-- Opening Marker --

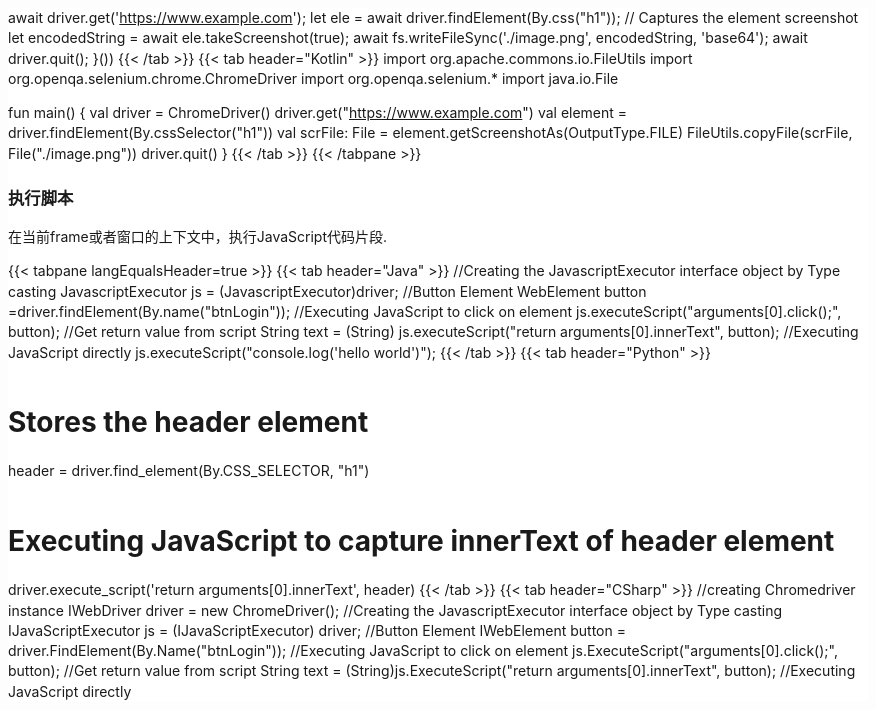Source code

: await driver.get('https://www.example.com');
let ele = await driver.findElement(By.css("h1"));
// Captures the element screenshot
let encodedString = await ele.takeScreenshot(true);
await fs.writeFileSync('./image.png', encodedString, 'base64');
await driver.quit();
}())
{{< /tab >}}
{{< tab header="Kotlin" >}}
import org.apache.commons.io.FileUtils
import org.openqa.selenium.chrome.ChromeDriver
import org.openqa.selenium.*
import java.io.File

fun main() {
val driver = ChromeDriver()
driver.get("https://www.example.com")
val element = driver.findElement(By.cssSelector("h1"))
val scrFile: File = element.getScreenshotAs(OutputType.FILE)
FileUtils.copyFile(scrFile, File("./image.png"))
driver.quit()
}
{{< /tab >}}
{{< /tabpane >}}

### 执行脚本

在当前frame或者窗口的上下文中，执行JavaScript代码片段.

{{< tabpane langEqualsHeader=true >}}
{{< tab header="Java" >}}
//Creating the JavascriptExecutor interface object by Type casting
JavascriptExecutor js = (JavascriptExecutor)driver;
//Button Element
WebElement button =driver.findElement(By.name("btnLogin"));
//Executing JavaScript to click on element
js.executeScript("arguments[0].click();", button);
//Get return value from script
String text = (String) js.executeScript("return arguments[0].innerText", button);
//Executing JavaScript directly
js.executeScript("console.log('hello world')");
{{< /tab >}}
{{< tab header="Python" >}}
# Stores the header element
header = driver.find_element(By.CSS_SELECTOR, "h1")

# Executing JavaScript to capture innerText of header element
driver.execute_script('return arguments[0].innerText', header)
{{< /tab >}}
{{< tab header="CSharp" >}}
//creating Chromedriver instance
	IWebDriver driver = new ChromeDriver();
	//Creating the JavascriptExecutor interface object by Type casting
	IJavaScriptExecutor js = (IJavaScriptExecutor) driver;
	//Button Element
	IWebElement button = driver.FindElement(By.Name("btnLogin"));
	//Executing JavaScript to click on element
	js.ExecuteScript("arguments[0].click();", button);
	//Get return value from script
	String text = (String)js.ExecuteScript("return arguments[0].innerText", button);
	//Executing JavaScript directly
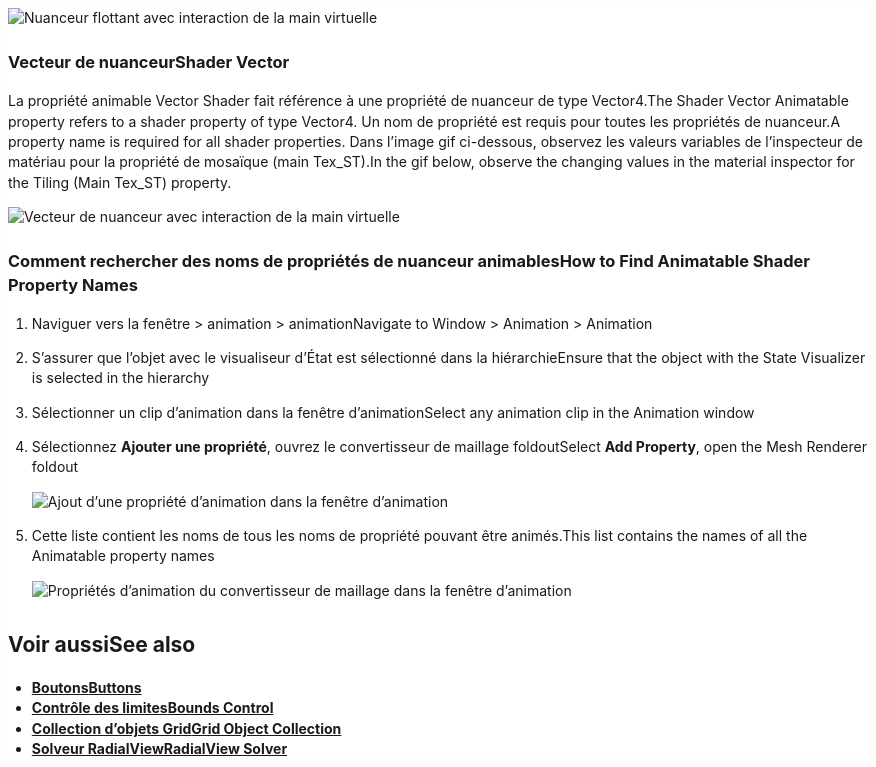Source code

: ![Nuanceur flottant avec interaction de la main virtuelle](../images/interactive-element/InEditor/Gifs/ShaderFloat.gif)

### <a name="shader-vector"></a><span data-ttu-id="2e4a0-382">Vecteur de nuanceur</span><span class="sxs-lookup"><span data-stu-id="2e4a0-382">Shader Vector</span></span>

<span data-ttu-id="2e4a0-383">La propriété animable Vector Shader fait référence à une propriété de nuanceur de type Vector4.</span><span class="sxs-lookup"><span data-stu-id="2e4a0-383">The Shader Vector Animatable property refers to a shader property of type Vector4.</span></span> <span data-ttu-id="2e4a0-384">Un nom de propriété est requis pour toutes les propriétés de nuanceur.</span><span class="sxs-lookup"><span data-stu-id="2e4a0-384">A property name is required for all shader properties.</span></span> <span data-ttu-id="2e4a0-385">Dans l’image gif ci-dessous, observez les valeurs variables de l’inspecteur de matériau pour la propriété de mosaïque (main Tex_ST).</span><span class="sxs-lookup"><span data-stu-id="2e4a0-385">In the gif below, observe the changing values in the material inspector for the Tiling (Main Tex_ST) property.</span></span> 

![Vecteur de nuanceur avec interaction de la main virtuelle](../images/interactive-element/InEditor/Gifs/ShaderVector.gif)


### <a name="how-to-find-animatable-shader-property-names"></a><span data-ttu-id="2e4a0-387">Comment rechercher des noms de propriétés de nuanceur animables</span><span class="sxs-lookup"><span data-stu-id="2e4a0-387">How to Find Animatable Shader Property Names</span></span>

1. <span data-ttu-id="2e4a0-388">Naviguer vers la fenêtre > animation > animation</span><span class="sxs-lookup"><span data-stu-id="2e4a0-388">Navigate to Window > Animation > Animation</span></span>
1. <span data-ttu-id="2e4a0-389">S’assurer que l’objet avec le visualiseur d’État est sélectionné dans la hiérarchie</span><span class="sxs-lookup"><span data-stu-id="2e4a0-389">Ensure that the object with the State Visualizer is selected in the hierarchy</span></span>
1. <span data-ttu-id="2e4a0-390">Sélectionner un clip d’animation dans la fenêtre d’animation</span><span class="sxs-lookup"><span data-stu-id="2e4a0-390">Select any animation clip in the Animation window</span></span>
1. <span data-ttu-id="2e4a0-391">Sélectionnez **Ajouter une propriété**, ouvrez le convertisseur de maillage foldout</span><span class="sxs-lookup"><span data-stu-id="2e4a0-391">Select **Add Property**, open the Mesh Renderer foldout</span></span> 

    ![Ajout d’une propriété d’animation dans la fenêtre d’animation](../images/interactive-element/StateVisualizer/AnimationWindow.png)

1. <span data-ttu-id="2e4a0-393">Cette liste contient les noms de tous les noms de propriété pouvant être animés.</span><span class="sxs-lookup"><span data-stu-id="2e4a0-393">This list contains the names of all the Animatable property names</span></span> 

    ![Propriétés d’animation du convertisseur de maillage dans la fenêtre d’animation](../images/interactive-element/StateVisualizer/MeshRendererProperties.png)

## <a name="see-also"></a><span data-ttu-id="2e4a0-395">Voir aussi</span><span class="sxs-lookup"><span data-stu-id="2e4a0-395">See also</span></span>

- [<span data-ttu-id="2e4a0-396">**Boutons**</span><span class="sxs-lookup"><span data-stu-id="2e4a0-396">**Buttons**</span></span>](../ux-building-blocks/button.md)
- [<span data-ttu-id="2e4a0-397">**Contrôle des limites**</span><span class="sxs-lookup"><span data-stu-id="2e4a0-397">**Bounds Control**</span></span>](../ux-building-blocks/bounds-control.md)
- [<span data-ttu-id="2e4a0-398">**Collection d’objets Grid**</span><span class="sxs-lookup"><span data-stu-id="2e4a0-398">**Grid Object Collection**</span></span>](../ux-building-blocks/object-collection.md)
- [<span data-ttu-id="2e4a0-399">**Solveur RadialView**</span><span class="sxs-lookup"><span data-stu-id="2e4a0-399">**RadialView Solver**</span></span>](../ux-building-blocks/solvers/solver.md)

-- Closing Marker --

Copy out verbatim the stretch of the listing above that begins with the line containing "d’une propriété d’animation" and ends with the line containing "Animatable property names</span></span>", including both of those lines.

    ![Ajout d’une propriété d’animation dans la fenêtre d’animation](../images/interactive-element/StateVisualizer/AnimationWindow.png)

1. <span data-ttu-id="2e4a0-393">Cette liste contient les noms de tous les noms de propriété pouvant être animés.</span><span class="sxs-lookup"><span data-stu-id="2e4a0-393">This list contains the names of all the Animatable property names</span></span> 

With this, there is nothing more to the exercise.